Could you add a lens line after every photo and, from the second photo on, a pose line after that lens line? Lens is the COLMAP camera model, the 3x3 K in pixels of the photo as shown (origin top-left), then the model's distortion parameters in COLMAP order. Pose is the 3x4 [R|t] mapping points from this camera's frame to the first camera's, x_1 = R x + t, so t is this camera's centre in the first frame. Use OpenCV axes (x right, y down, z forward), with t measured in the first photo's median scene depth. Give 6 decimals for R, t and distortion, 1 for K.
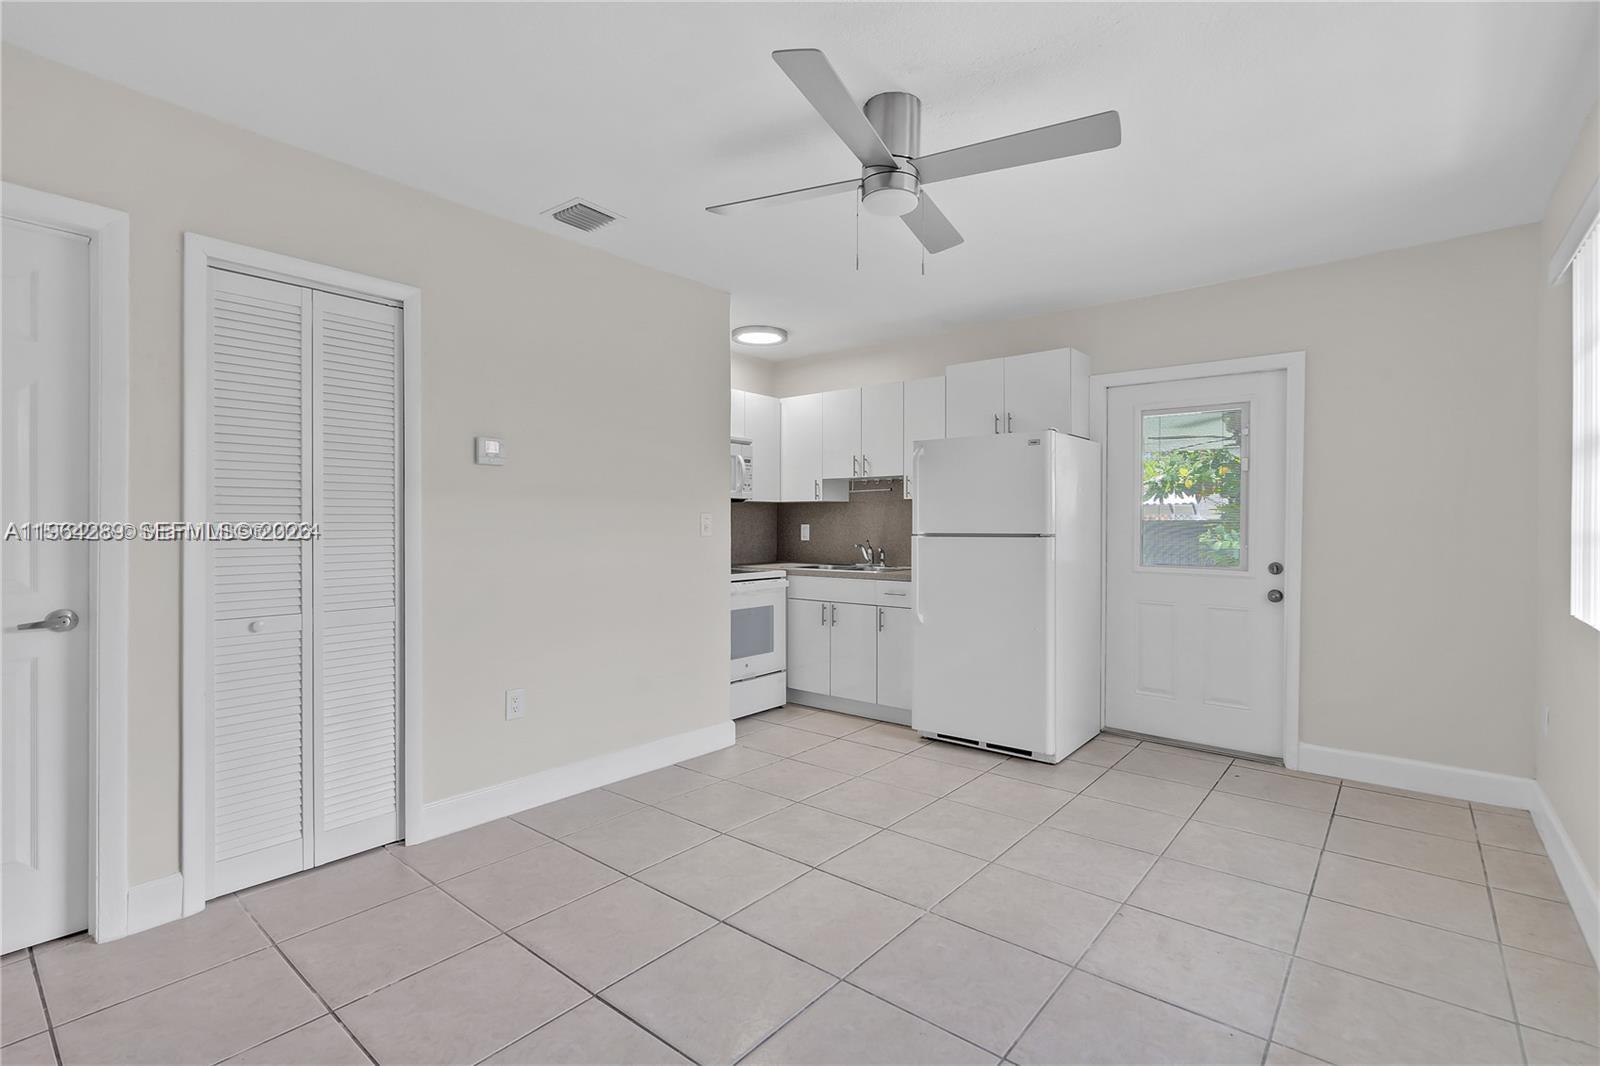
lens RADIAL K [[739.3, 0, 805.5], [0, 739.3, 527.2], [0, 0, 1]] dist [-0.001847, 0.001246]
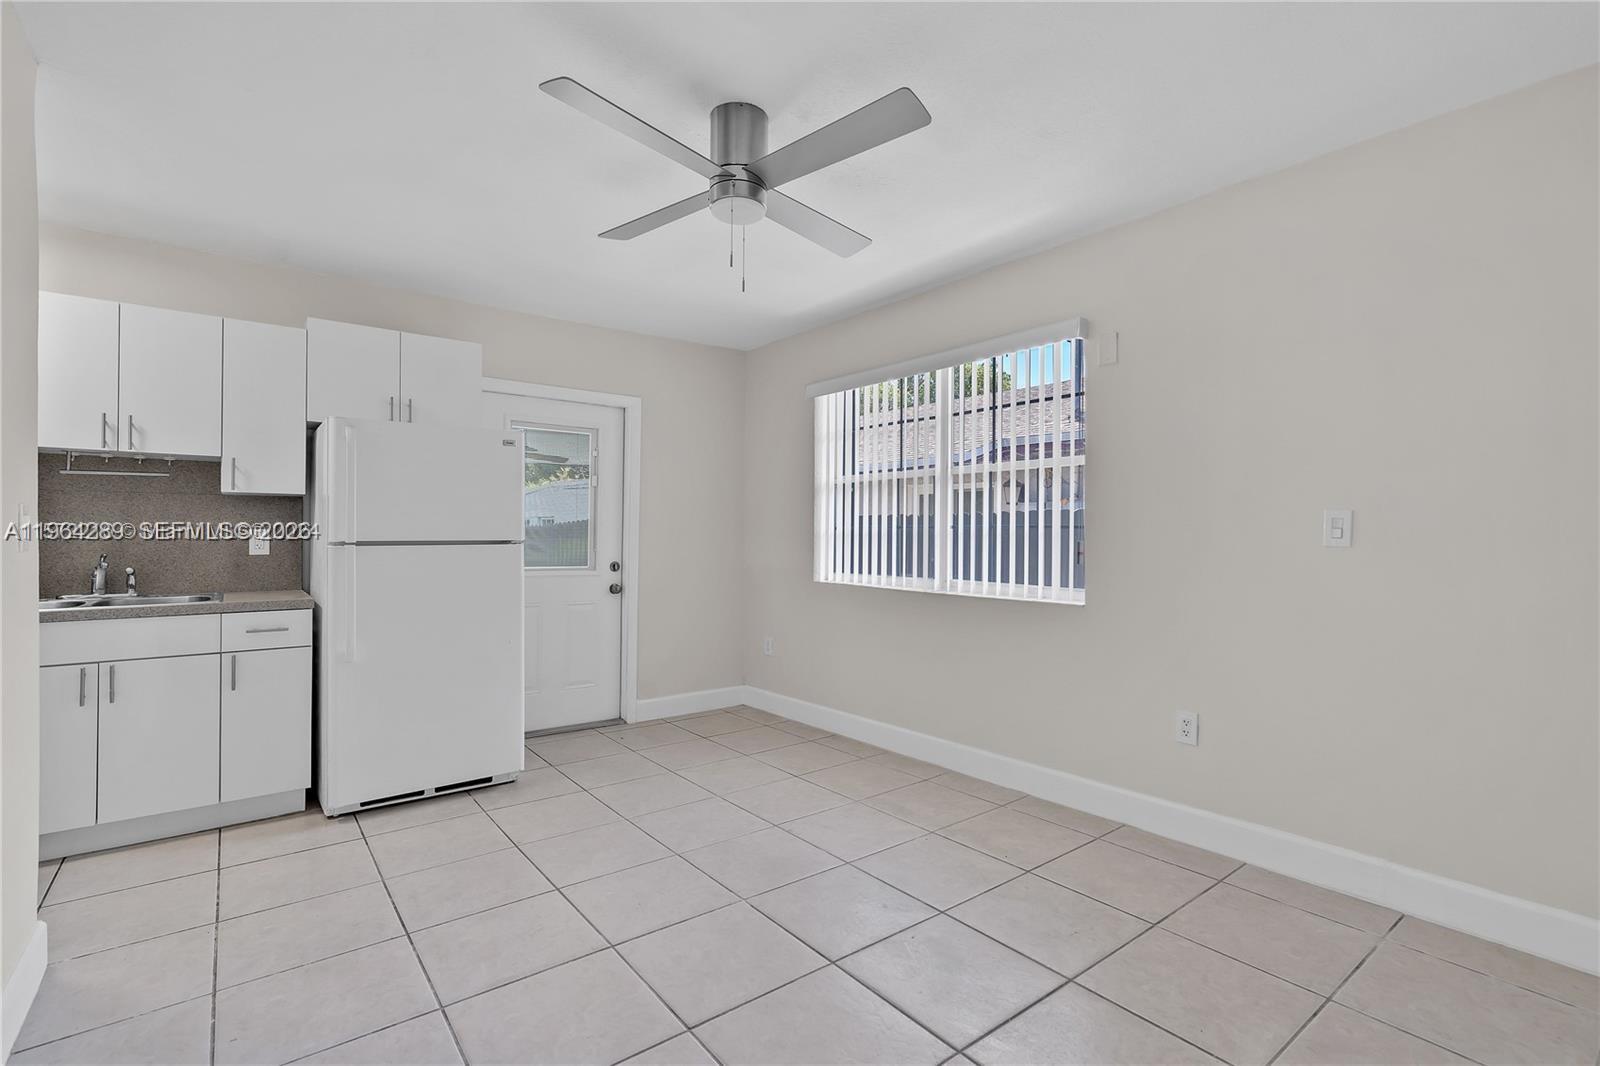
lens RADIAL K [[739.3, 0, 808.1], [0, 739.3, 534.5], [0, 0, 1]] dist [-0.001847, 0.001246]
pose [[0.219254, -0.001699, 0.975666, -0.507221], [-0.000911, 0.999998, 0.001946, -0.001201], [-0.975667, -0.001315, 0.219252, 0.411766]]
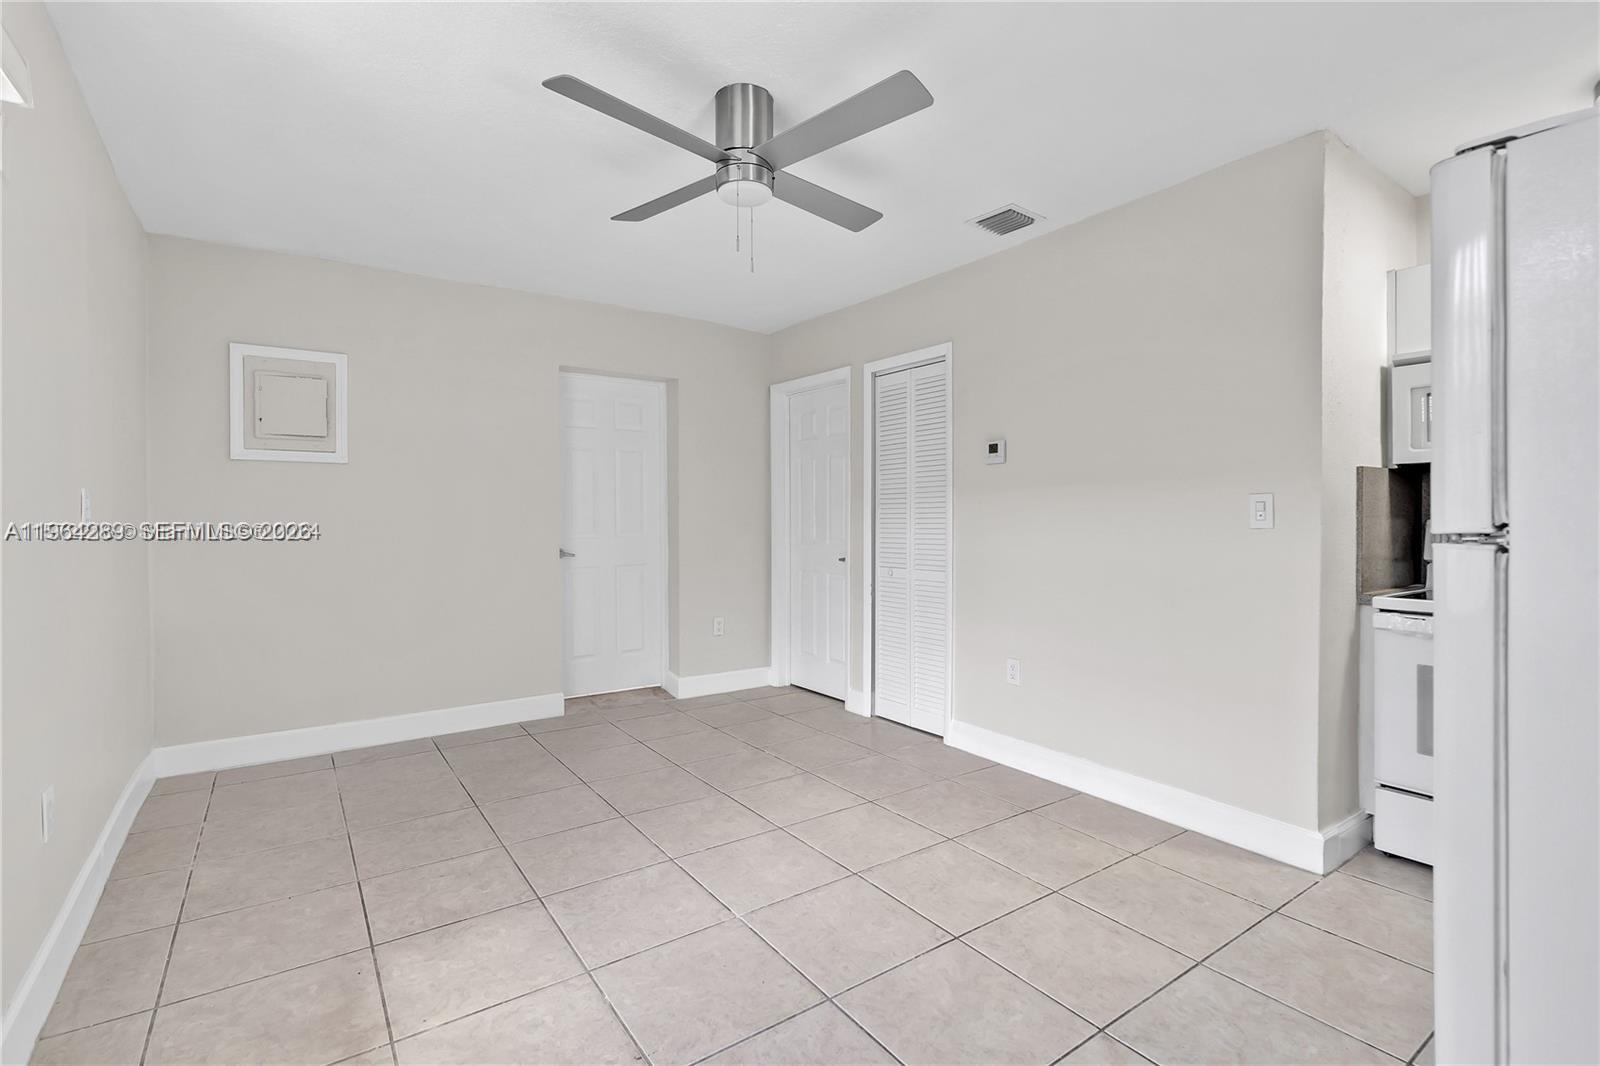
lens RADIAL K [[739.3, 0, 796.0], [0, 739.3, 516.5], [0, 0, 1]] dist [-0.001847, 0.001246]
pose [[-0.273492, -0.002169, -0.961872, 0.644647], [-0.000018, 0.999997, -0.002250, 0.003638], [0.961874, -0.000599, -0.273491, 0.808447]]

-*-

» **TASK TO CARRY OUT**: Rewrite the records with "pose line" replaced by "extrinsics line" and nothing else changed, leaving the pictures out.

» **RESPONSE AREA**:
Could you add a lens line after every photo and, from the second photo on, a extrinsics line after that lens line? Lens is the COLMAP camera model, the 3x3 K in pixels of the photo as shown (origin top-left), then the model's distortion parameters in COLMAP order. Pose is the 3x4 [R|t] mapping points from this camera's frame to the first camera's, x_1 = R x + t, so t is this camera's centre in the first frame. Use OpenCV axes (x right, y down, z forward), with t measured in the first photo's median scene depth. Give 6 decimals for R, t and distortion, 1 for K.
lens RADIAL K [[739.3, 0, 805.5], [0, 739.3, 527.2], [0, 0, 1]] dist [-0.001847, 0.001246]
lens RADIAL K [[739.3, 0, 808.1], [0, 739.3, 534.5], [0, 0, 1]] dist [-0.001847, 0.001246]
pose [[0.219254, -0.001699, 0.975666, -0.507221], [-0.000911, 0.999998, 0.001946, -0.001201], [-0.975667, -0.001315, 0.219252, 0.411766]]
lens RADIAL K [[739.3, 0, 796.0], [0, 739.3, 516.5], [0, 0, 1]] dist [-0.001847, 0.001246]
pose [[-0.273492, -0.002169, -0.961872, 0.644647], [-0.000018, 0.999997, -0.002250, 0.003638], [0.961874, -0.000599, -0.273491, 0.808447]]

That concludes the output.